Monday, December 31, 2007
Sunday, December 30, 2007
We're on our way home. We left yesterday afternoon and drove to Milwaukee. Tonight we're staying in Arkansas. We aren't really pushing ourselves to get back as much as we pushed ourselves to get to the U.P. Its more relaxing this way though. I'm thankful that the hotel we're at tonight is nice. Last night our non-smoking room smelled like a smoking room. Right after we got in there Zach started hacking (he's allergic to cigarette smoke). I had to ask if we could move to another room. That place wasn't as great as where we're at tonight. The bed is super soft and much bigger. It's cleaner. I think I'll get a good nights rest tonight. No worries of mice or bed bugs. Then on to the deep south once again. It is nice that the weather is warmer. It was crazy how right after we got out of Chicago there was like no snow. Our van needs to see a car wash- talk about nasty from the salt and sand on the roads. That will be the first thing we do in the morning. Sorry I'm rambling, I'm exhausted. I have much to post about from our trip and took almost 300 pictures. Hopefully I'll get to it soon. I'm not sure I'll have time to post tomorrow, so if not I pray you all have a safe and happy New Year.
Friday, December 28, 2007
Home is cozy. Home is warm. It is full of loving hugs from a mother's tender embrace that has warmed the heart for 30 years. It is full of laughter at children's antics as they play and romp around. It is the smell of the woodstove as it creates a cozy atmosphere, a haven of warmth from the cold outdoors. It is peeking out the window to see the tall pines laden with beautiful white snow. And to catch a glimpse of the deer munching on apples in the yard. It is the sound of snowmobiles dashing through the white fields. It is the taste of foods you can only find at home: mom's spaghetti, pasties, mashed potatoes to name a few. And it is the sound of mice scratching and climbing the wall of your room in the wee hours of the morning, making you believe they're nibbling on your items in the room. This is home.

▶ **GIVEN ENTRIES**:
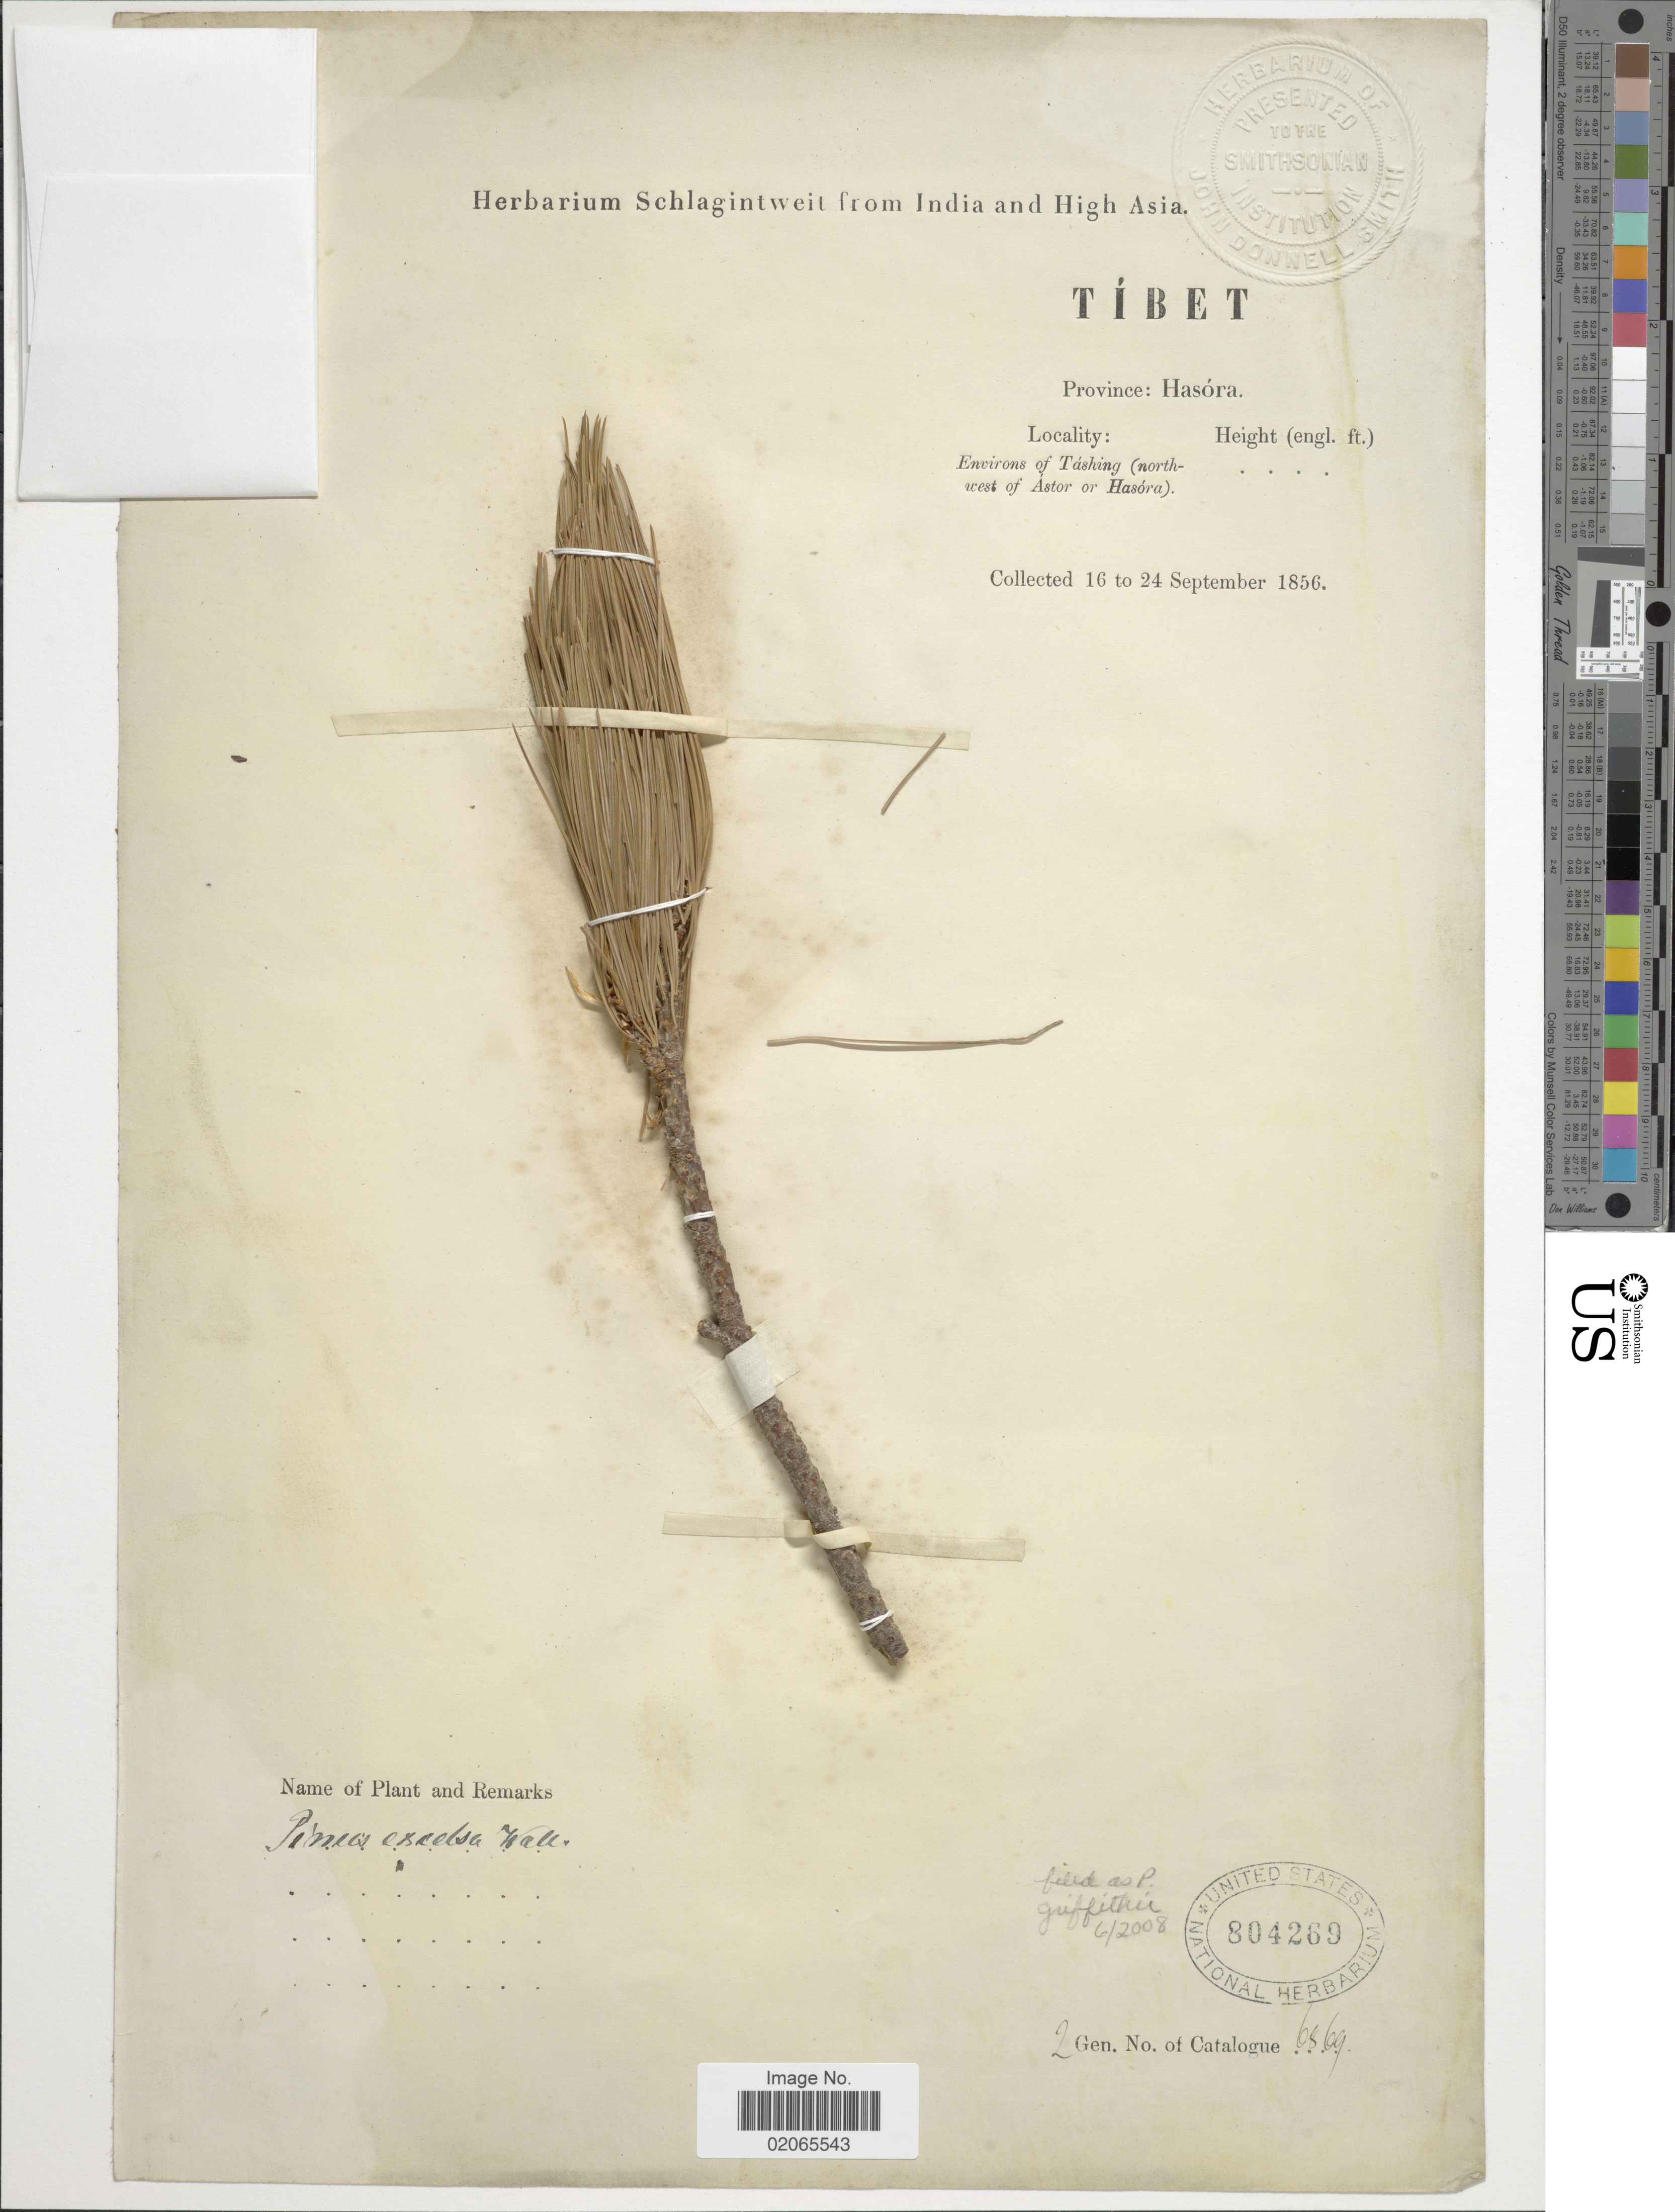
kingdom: Plantae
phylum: Tracheophyta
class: Pinopsida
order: Pinales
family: Pinaceae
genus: Pinus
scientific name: Pinus griffithii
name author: McClell.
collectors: ex herb. Schlagintweit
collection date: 1856-09-16/1856-09-24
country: China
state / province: Xizang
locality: Province Hasora. Environs of Tashing (north-west of Astor or Hasora)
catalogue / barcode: US 804269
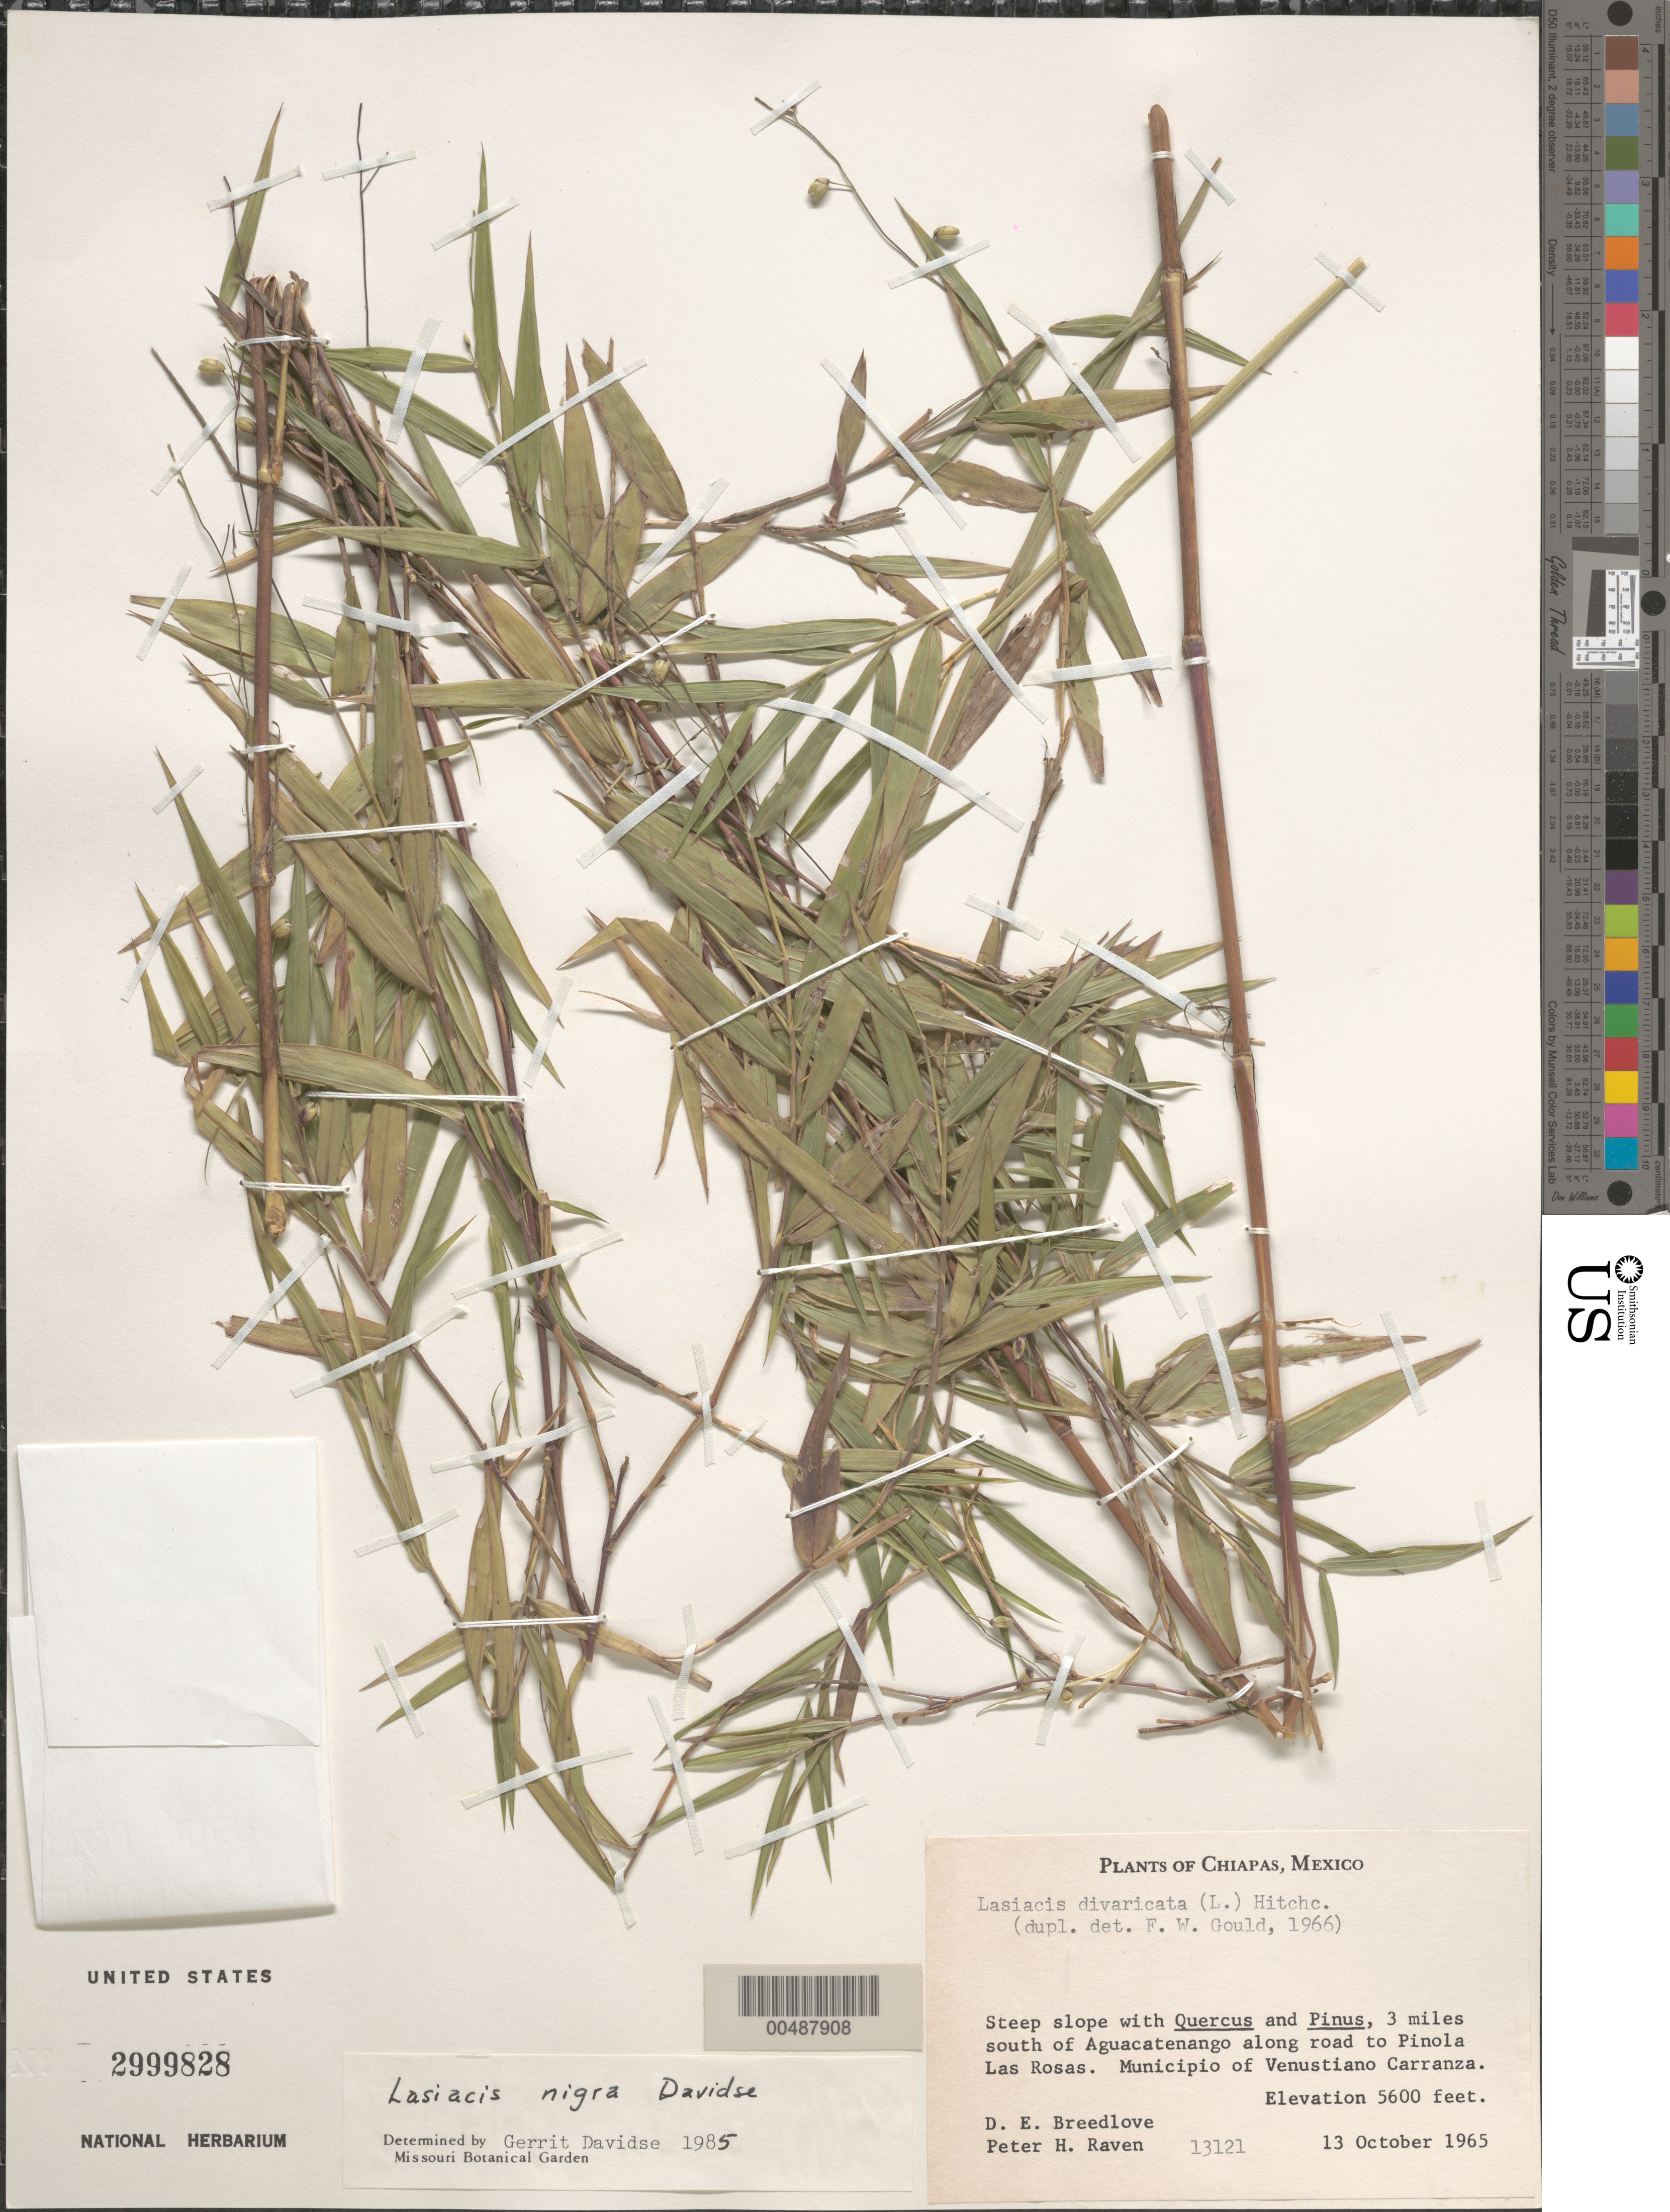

▶ **OBJECTIVES**:
A. According to the blog posts, which foods can you find only at home?
B. In the blog posts, why did the writer ask to move to another room the night they stayed in Milwaukee?
C. Resume the blog posts about the holiday trip home, starting right after "This is home."
The material has no connection to the blog posts.

▶ **ANSWERS FOR THE EXERCISE**:
A. Mom's spaghetti, pasties, and mashed potatoes.

B. The non-smoking room smelled like a smoking room. Right after they got in, Zach started hacking because he's allergic to cigarette smoke.

C.
Tuesday, December 25, 2007
Saturday, December 22, 2007
Here we are back in Michigan. Most of the trip was spent driving through fog. We arrived here last night after 9. All day yesterday we drove through fog. After Green Bay the fog was so bad that we drove about 50 mph almost the whole way, which is 4 hours! When we hit the Baraga County line it wasn't foggy anymore. Zach went and spent the night at his dad's last night. He had fun hanging out with him, playing chess and eating venison jerky. This morning after breakfast the kids got bundled up and played in the snow. They saw quickly how hard it is to walk in snow! At least it wasn't too cold out! We're supposed to get snow tonight. Hopefully we make it up to church tomorrow! Then we meet up with Zach's family at his dad's house! I can't wait! All 12 cousins will get to play together, including Amie's kiddos! We'll only be missing Zach's brother, Adam. It is so nice to be out of the car! I was exhausted last night, and not the most pleasant person to be around. That's what happens when you are sleep deprived and drive for so long in such a short period of time, staring through the thickest fog!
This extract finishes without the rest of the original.